Tacitus, the esteemed historian in the early days of the Roman Empire, said that “success has many fathers, but failure is an orphan.” But in subversive Newark, a century of failing schoolchildren has many fathers, among them this culture of subjugation, patronage, and nepotism.

There are good people of substance and vision on the Newark school board, but the concerns of groups like the Hands Off Our Future Collective are valid. The public education available to Newark schoolchildren has improved dramatically over the past decade, and this improvement is due in no small measure to the increasingly large footprint of a flourishing and high-quality charter school sector. If too many board members — now or three years from now — are beholden to the mayor or his successor, then that improvement could slow. Already too many of Newark’s students attend schools that fail to deliver the “thorough and efficient” education promised in the state constitution. And, after all, it was Mayor Baraka who told a closed council meeting (YouTube video here), in an image that could have been lifted from the old film serial Perils of Pauline, that students who attend the traditional district schools are like a damsel “tied onto a train track” and the train bearing down on them is the city’s charter school sector.
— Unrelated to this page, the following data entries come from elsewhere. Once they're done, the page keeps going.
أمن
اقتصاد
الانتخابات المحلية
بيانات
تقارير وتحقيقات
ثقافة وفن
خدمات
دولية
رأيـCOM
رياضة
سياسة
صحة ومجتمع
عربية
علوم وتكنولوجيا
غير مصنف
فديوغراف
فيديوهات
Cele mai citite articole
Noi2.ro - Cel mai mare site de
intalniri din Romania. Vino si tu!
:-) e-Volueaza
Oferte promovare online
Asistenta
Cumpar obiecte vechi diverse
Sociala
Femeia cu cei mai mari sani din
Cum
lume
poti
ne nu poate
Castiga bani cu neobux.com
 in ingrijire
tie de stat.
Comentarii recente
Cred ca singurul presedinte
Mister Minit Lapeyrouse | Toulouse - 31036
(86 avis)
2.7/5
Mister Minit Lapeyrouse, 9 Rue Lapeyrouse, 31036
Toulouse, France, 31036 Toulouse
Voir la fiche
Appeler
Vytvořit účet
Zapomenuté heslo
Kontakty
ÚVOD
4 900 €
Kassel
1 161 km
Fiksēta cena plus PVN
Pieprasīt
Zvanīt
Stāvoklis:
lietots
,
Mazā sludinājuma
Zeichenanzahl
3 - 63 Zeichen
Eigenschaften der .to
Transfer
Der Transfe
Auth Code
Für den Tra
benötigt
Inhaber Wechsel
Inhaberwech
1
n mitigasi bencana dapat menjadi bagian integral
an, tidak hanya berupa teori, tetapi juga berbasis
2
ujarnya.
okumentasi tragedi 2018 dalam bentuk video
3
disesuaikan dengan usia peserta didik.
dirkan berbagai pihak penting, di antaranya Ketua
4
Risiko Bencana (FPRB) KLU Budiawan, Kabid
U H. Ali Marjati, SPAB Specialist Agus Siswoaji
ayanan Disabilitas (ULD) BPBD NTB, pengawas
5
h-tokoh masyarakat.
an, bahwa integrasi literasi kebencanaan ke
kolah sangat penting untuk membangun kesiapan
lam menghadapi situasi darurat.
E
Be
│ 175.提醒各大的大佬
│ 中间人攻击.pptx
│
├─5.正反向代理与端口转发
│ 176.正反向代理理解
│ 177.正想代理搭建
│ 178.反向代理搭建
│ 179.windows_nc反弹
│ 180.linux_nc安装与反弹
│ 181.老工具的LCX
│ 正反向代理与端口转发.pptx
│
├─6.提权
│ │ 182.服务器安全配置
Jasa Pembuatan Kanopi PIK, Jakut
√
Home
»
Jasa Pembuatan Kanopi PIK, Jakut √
Not exactly a vision of unity.

An article this week in the The Wall Street Journal discusses the power of county bosses within the context of New Jersey’s likely next governor, Phil Murphy. He neatly secured the “backing of all 21 county Democratic organizations, because county parties are the core of political power in New Jersey for both Democrats and Republicans,” Jennifer Duffy, senior editor of The Cook Political Report, commented. “Boss-run politics, that’s exactly what it is. Once these organizations have their say, historically, it’s kind of a done deal.”

Hopes among pro-choice parents to the contrary, Newark’s school board election was kind of a done deal.

Those who cheer on Newark’s educational improvements, especially a new generation of empowered parents after a century of neglect and malaise, were heartened by last year’s results. This year, probably not so much, especially as many defected to candidate Charles Love, who, coincidentally, used to work for PC2E. Word on the street was that he was proffered as the PC2E candidate but the mayor vetoed him because Love was inadequately deferential.

What does all this mean for Newark? What does it mean when elected officials owe their office to powerful patrons? What does it mean for the future of PC2E when the Unity Slate was won not by newly empowered parents but by the heft of Boss Baraka? Most important, what does this mean for Newark’s public school children, who are almost evenly divided among magnet schools (the one type of public school that truly “creams” students through selective admissions), charter schools, and traditional district schools?

Soon this new school board will start the process of choosing a new superintendent to replace state-appointed Chris Cerf. New Jersey School Boards Association instructs boards that their most important responsibility is that choice, an especially hard slog in New Jersey, where superintendents flit like hummingbirds from district to district and where the educational leadership of Newark is not perceived as nectar.

The Unity Slate was supposed to be one rung — OK, two rungs — of the stepladder toward district unity. The top step is a Unity Board supported by a Unity electorate. That outcome is not yet a done deal.